2a) explain why there is loss in mass over this peroid
b)describe how the curve would have differed if the potato cylinder had been cut into disks before being added to hydrogen peroxide. ( could it be that the graph line would curve more down in a shorter amount of time because of less surafce area to volume ratio?)
c) explain your answer to (B) in terms of enzyme-substrate complex.



1.
a) Control - allows you to ascertain backgound rates (so that you can subtract them from your other experimentally observed rates in order to get true values). This experiment doesn't contain any catalyst, so you wouldn't expect there to be an appreciable reaction velocity (or rate, if you want to be a chemist).

b) You are correct.

2.
a) Loss in mass as H202 converted to water and oxygen (which escapes after evolution).
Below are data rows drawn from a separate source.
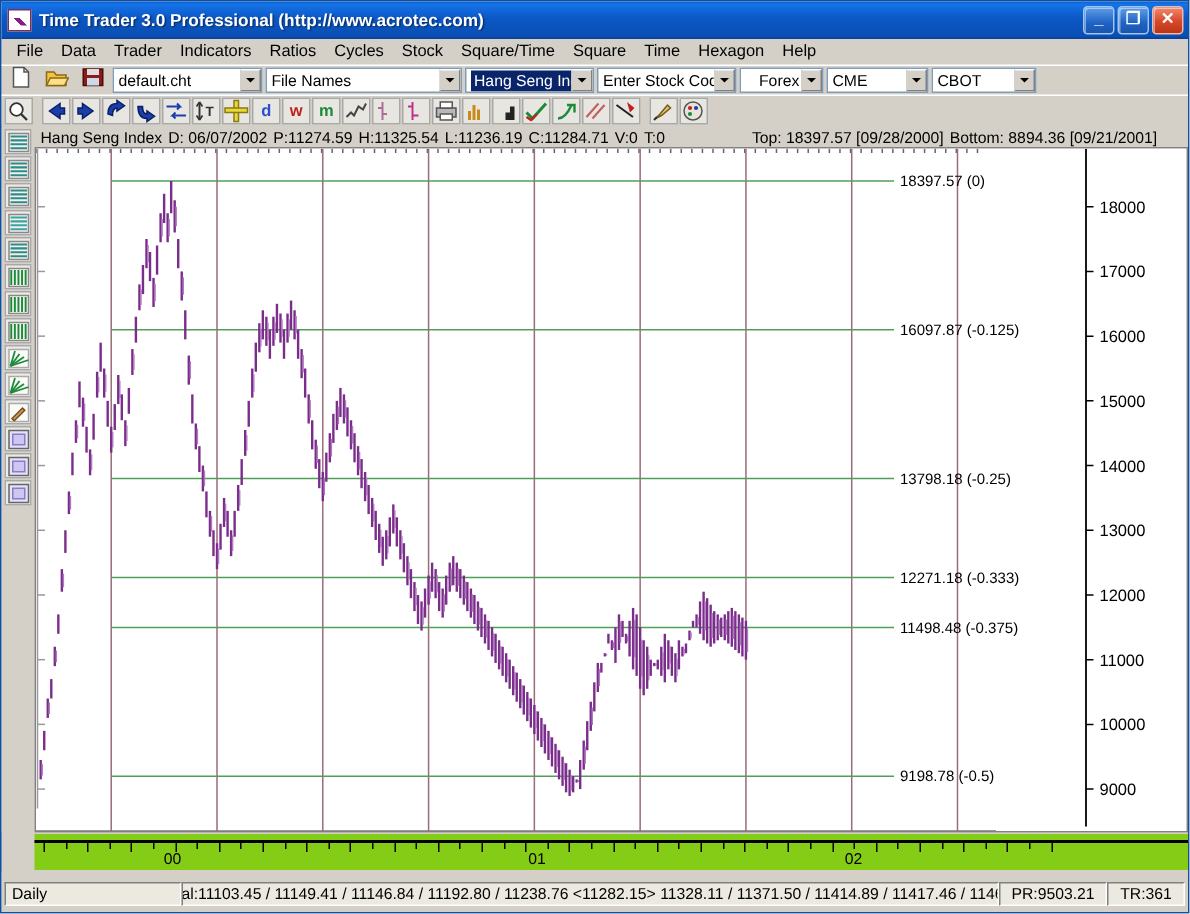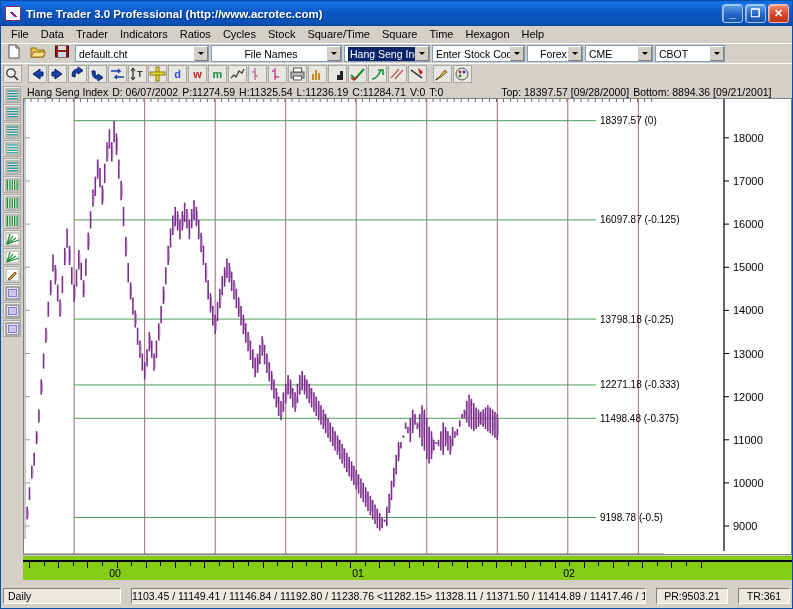--- a/index.html
+++ b/index.html
@@ -234,7 +234,7 @@
             <rect x="4" y="8" width="8" height="5" fill="#cfd8e8"></rect>
           </svg></span>
       </div>
-      <div class="combo" style="width: 134px;">
+      <div class="combo" style="width: 100px;">
         <span class="cval">default.cht</span>
         <span class="arrow">
           <i></i>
b) Initial gradient would be steeper (more negative), but the line would reach the same value as before (albeit in a shorter amount of time). This would be because there is a greater SA/V ratio (larger surface area divided by the same volume as previously).

c) More enzyme exposed to sustrate results in more collisions between enzyme and substrate, which causes a faster rate of ES complex formation which results in a faster rate of catalysis and, hence, mass loss. The number of substrate molecules does not change so the final mass after reaction will not change.

Ben
No probs!

Just remember on the graph one, that the line will level off quicker but at the same % of mass. Therefore the two lines should meet towards the end of the graph.